# electrician looking for competent plumbers



## 480sparky (Sep 20, 2007)

Try asking family memebers, neighbors, and coworkers who they have used and if they would recommend them.


----------



## BryanMD (Dec 31, 2007)

contact these folks or one of these


----------



## B4T (Feb 10, 2009)

Check with the local Plumbing Supply house.. they know who to trust :thumbsup:


----------



## Introyble (Jul 10, 2010)

Put new seals under the toilets. If that doesnt work, call your local chamber of commerce for a reference.


----------



## wildleg (Apr 12, 2009)

probably be helpful if you listed your town


----------



## RIVETER (Sep 26, 2009)

Would you necessarily need a plumber? What do the pumps pump...sewage, gray water, or storm water? In any case the wells could have just gone septic and need to be cleaned. You could do it for her and then charge the electrician's rate which is cheaper as we know.


----------



## toolaholic (Aug 13, 2010)

RIVETER said:


> Would you necessarily need a plumber? What do the pumps pump...sewage, gray water, or storm water? In any case the wells could have just gone septic and need to be cleaned. You could do it for her and then charge the electrician's rate which is cheaper as we know.

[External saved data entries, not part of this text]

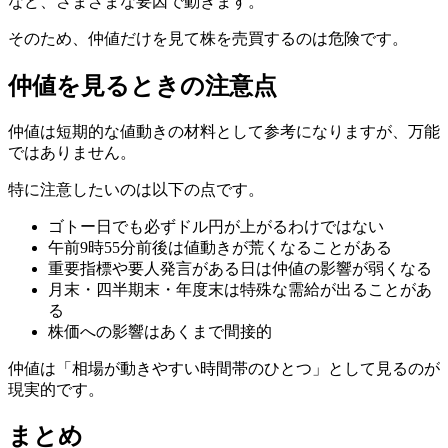
など、さまざまな要因で動きます。
そのため、仲値だけを見て株を売買するのは危険です。
仲値を見るときの注意点
仲値は短期的な値動きの材料として参考になりますが、万能
ではありません。
特に注意したいのは以下の点です。
ゴトー日でも必ずドル円が上がるわけではない
午前9時55分前後は値動きが荒くなることがある
重要指標や要人発言がある日は仲値の影響が弱くなる
月末・四半期末・年度末は特殊な需給が出ることがあ
る
株価への影響はあくまで間接的
仲値は「相場が動きやすい時間帯のひとつ」として見るのが
現実的です。
まとめ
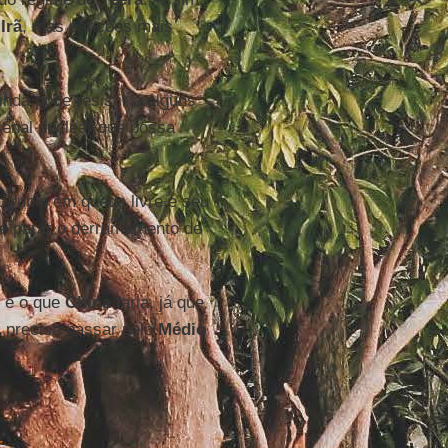
o
Irã
, mas sanções mais
inda pode resistir a alguns
senal nuclear que possa
 rublo em queda livre e seu
 de parar o derramamento de
— e o que
China
faria, já que
) precisa passar pelo
Médio
r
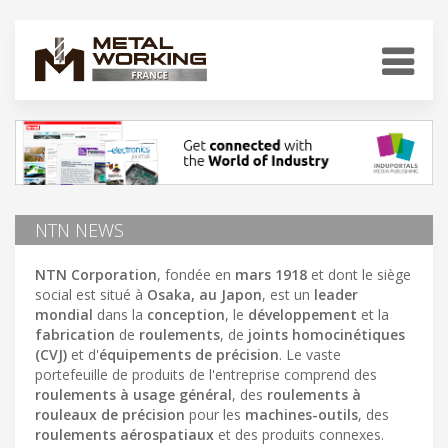
NTN NEWS
NTN Corporation
, fondée en
mars 1918
et dont le siège
social est situé à
Osaka, au Japon
, est un
leader
mondial
dans la
conception
, le
développement
et la
fabrication
de
roulements
, de
joints homocinétiques
(CVJ)
et d'
équipements de précision
. Le vaste
portefeuille de produits de l'entreprise comprend des
roulements à usage général
, des
roulements à
rouleaux de précision
pour les
machines-outils
, des
roulements aérospatiaux
et des produits connexes.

Hire a professional plumber . Not a Hack from Tucky, though !!!!:whistling2:


----------



## 10492 (Jan 4, 2010)

Gee, I dunno.......be a true brother and hire a Union Plumber, pay his rates and don't complain about the cost.


----------



## robnj772 (Jan 15, 2008)

Since this thread was started in January I am sure the problem was fixed along time ago :laughing:


----------